◆ **What to work on**: For each line below, check whether "worn" is present. Report how many lines have it, nothing else.

- Opening Delimiter -

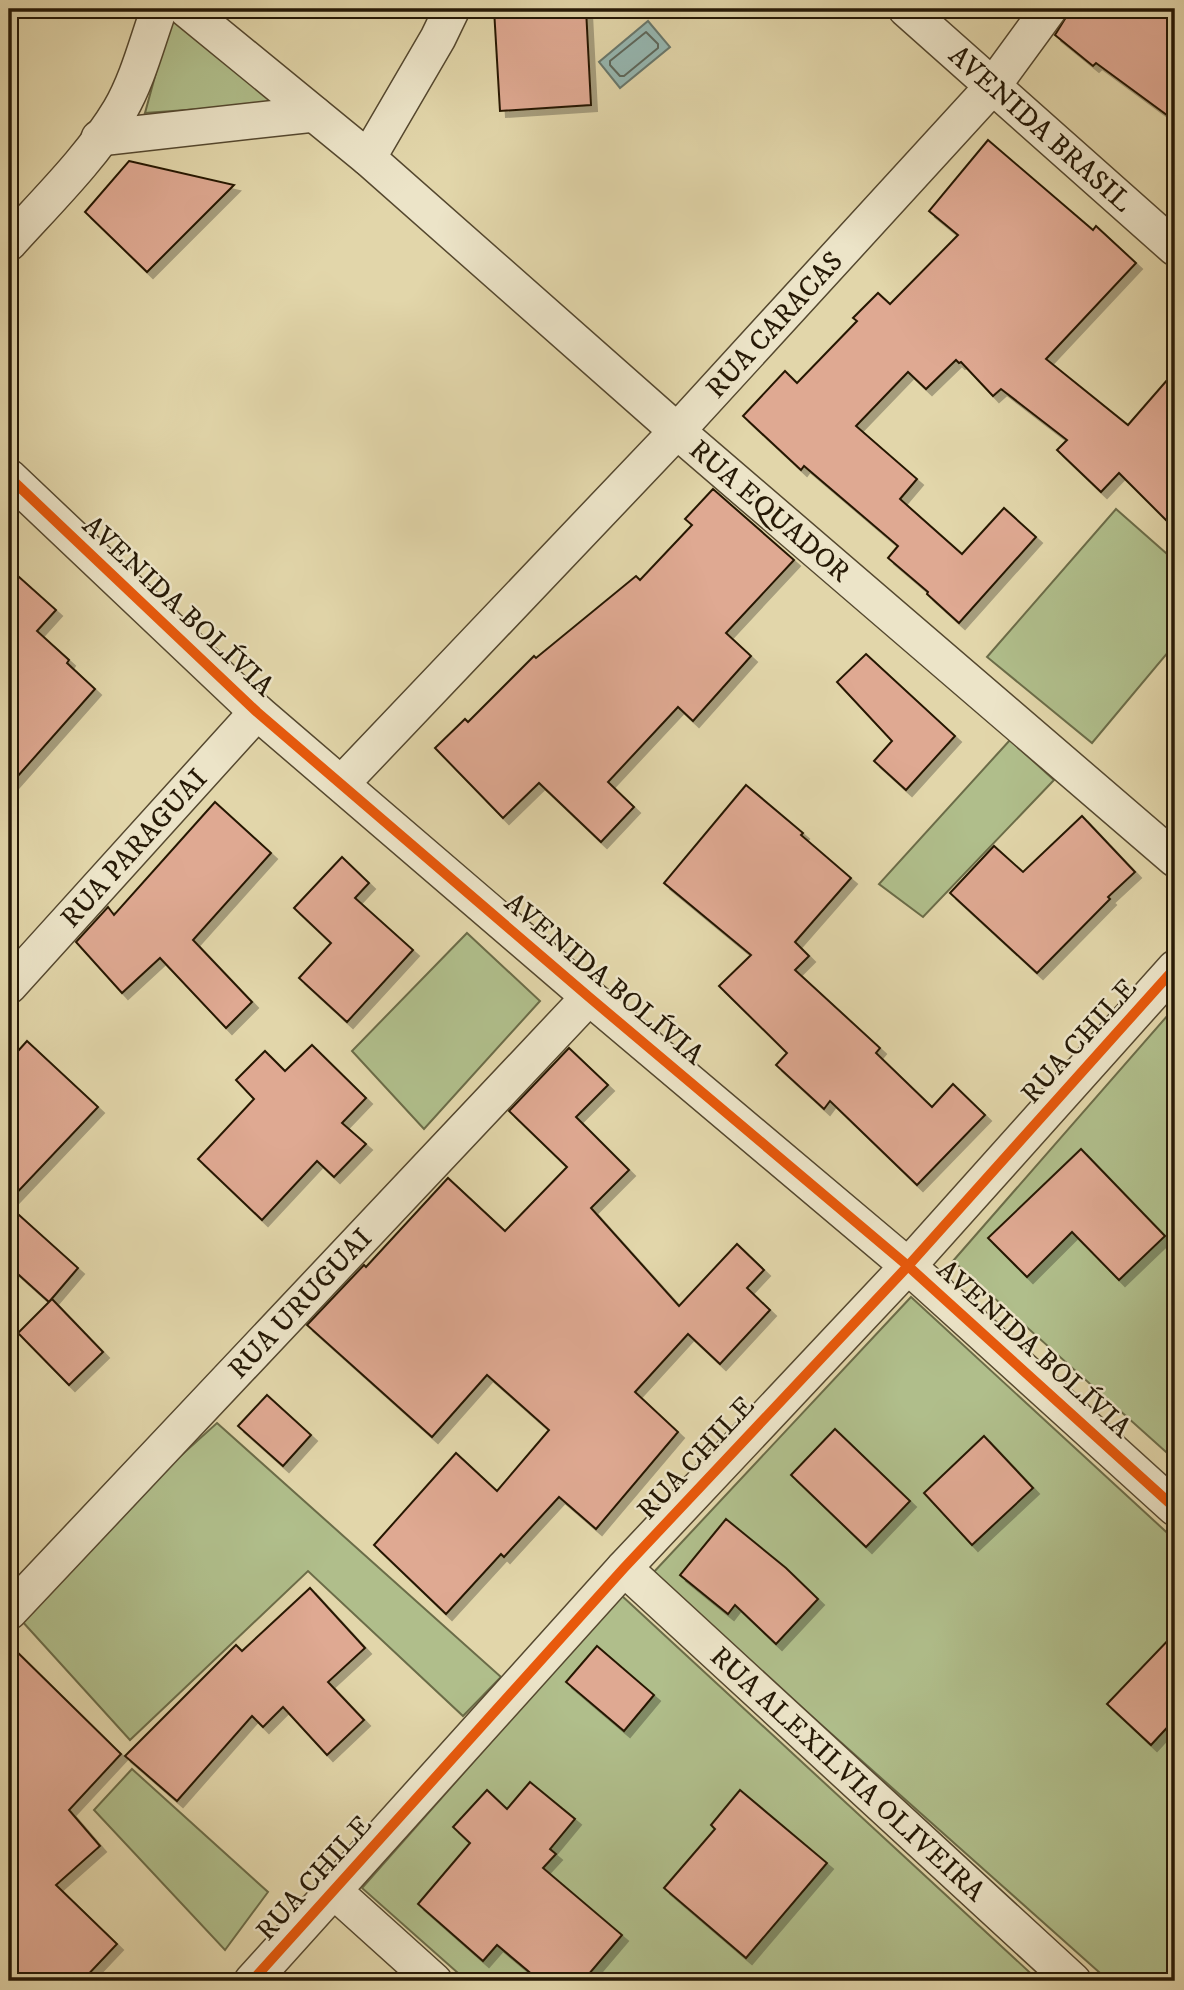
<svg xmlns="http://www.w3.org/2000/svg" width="1184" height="1990" font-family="'IM FELL DW Pica',serif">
  <defs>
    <filter id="shadow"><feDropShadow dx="6" dy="6" stdDeviation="0" flood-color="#0004"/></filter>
  </defs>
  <rect width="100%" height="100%" fill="#e2d6aa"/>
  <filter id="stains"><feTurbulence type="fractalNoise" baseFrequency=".00286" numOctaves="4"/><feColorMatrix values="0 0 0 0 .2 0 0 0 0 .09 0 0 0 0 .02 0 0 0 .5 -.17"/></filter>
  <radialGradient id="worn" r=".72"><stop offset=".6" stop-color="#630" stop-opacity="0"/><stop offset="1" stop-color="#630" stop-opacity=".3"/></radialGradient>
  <g fill="#b0be8b" stroke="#6b6c48" stroke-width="2">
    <polygon points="172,14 282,103 145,113"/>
    <polygon points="1116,509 1175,561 1175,644 1092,743 987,657"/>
    <polygon points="1010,740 1054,780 923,917 879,884"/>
    <polygon points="467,933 540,1001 424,1129 352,1051"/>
    <polygon points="1175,1007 1175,1460 953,1261"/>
    <polygon points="911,1297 1175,1540 1175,1981 1109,1981 652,1574"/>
    <polygon points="217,1423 501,1677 463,1716 308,1571 130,1740 11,1609"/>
    <polygon points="621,1595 1039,1981 467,1981 362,1888"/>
    <polygon points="132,1769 268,1892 225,1950 94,1810"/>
  </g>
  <polygon fill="#96b7b1" stroke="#69786d" stroke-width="2" points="648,21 670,47 620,88 599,62"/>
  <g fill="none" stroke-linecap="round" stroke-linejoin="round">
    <polygon stroke="#5e685c" stroke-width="2" points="646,32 658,44 658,48 624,76 620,76 610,65 610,61"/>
  </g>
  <g fill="#dfa992" stroke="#261906" stroke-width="2" filter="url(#shadow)">
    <polygon points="494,9 586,9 591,105 500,111"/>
    <polygon points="1071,9 1175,9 1175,121 1096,63 1093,66 1055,35"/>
    <polygon points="988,140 1093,230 1096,226 1136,263 1046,359 1128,425 1175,371 1175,529 1119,473 1101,492 1057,450 1067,440 1001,389 993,396 961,362 959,363 956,360 926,389 908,372 856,426 917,479 900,499 962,554 1004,508 1036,537 959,623 927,594 928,592 888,558 898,546 804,466 801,470 743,416 785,371 797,383 857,321 853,318 878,293 890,304 958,235 929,211"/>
    <polygon points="129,161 234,185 147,272 85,212"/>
    <polygon points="713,489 794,560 726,633 751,656 693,721 678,707 608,782 634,807 601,842 539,783 503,818 435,748 465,719 468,722 534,656 536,658 636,576 640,580 692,525 685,519"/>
    <polygon points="9,568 56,610 37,631 69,660 67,663 95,689 9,786"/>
    <polygon points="866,654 955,736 906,790 874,761 892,741 837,682"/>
    <polygon points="746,785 803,833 801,835 851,878 795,942 809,956 795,970 880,1048 876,1053 932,1107 953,1084 985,1115 917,1185 830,1101 824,1109 776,1065 787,1053 719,986 751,955 664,883"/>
    <polygon points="215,802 271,853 193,940 252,1002 226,1028 160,958 122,993 76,942 108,907 114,915"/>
    <polygon points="1082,816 1135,872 1108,897 1110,899 1037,973 950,893 994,846 1023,872"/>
    <polygon points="342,857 369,883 355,898 413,950 347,1022 299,978 331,943 294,908"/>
    <polygon points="27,1041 98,1107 9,1201 9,1061"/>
    <polygon points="312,1045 366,1098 342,1123 366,1144 334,1177 317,1161 262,1220 198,1159 254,1099 236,1080 265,1051 285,1071"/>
    <polygon points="569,1048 608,1085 576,1117 629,1170 591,1208 679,1306 737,1244 764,1270 747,1288 770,1310 720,1364 688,1334 635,1392 678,1432 596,1529 559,1497 504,1557 501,1554 446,1614 374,1545 456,1453 497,1491 549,1430 487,1375 432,1437 307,1325 364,1265 366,1267 448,1178 505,1231 567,1167 509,1111"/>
    <polygon points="1081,1149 1165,1236 1119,1280 1072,1232 1027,1277 988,1238"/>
    <polygon points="9,1206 78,1268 49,1302 9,1266"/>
    <polygon points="52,1299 103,1352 69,1385 18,1333"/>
    <polygon points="267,1395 311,1435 283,1466 238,1426"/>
    <polygon points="835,1429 910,1501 866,1547 791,1475"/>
    <polygon points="984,1436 1033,1488 972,1545 924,1493"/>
    <polygon points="726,1519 786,1568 818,1599 776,1644 735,1605 728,1614 680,1575"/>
    <polygon points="310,1588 365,1648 328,1682 364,1720 327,1755 283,1707 263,1727 252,1716 177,1801 125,1756 236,1645 242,1651"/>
    <polygon points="1175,1633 1175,1719 1151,1745 1107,1704"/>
    <polygon points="9,1644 121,1754 69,1810 100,1846 56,1885 117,1944 82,1981 9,1981"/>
    <polygon points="597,1646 654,1695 624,1731 566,1682"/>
    <polygon points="530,1782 575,1819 550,1849 556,1854 543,1868 622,1935 583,1981 540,1981 497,1945 483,1961 418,1904 470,1843 453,1827 487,1790 507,1809"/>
    <polygon points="740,1790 827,1863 746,1958 664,1888 715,1829 711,1825"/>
  </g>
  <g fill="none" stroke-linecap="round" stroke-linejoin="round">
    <defs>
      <g id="minor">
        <path id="s1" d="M186,9L368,158L677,431L1175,859"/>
        <path id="s2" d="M906,9L1175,248"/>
        <polyline points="99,138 314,114"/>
        <polyline points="368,158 438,38 452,9"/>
        <path d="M9,243C46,202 92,157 120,110C138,79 147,42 159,9"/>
        <polyline points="9,477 257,712 589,997 908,1266 1175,1508"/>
        <path id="s3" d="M342,783L677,431L992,87L1049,9"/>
        <path id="s4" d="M9,986L257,712"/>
        <path id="s5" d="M624,1568L1073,1981"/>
        <path id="s6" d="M9,1612L589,997"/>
        <polyline points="334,1891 434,1981"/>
        <polyline points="252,1981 624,1568 908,1266 1175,968"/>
      </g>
    </defs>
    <use href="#minor" stroke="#55482f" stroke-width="38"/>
    <use href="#minor" stroke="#ece4c8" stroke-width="35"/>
    <defs>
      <g id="cycleway">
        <polyline points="9,477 257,712 589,997 908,1266 1175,1508"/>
        <polyline points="252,1981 624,1568 908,1266 1175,968"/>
      </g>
    </defs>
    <use href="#cycleway" stroke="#ece4c8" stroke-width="15"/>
    <use href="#cycleway" stroke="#e8590c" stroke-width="10"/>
  </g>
  <g text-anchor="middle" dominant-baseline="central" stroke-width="5" stroke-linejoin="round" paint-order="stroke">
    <g font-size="28" fill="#261906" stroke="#ece4c8">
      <text stroke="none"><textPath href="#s2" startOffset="180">AVENIDA BRASIL</textPath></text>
      <text stroke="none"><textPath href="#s3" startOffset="630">RUA CARACAS</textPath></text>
      <text stroke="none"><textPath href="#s1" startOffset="770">RUA EQUADOR</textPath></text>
      <text transform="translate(178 606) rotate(43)">AVENIDA BOLÍVIA</text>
      <text stroke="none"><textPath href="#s4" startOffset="186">RUA PARAGUAI</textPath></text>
      <text transform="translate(604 979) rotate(40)">AVENIDA BOLÍVIA</text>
      <text transform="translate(1079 1041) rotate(-48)">RUA CHILE</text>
      <text stroke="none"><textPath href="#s6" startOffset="424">RUA URUGUAI</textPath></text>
      <text transform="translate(1034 1349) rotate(42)">AVENIDA BOLÍVIA</text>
      <text transform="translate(696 1458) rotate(-47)">RUA CHILE</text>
      <text stroke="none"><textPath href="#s5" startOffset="304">RUA ALEXILVIA OLIVEIRA</textPath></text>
      <text transform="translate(314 1878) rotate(-48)">RUA CHILE</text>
    </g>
  </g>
  <rect width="1184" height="1990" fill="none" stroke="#e2d6aa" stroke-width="35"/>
  <rect x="10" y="10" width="1163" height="1969" fill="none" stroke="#261906" stroke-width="3.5"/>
  <rect x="18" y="18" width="1149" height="1955" fill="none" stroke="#261906" stroke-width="2"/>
  <rect width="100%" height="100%" filter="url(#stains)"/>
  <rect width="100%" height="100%" fill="url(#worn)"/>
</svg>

- Closing Delimiter -

◆ **Task answer**: 2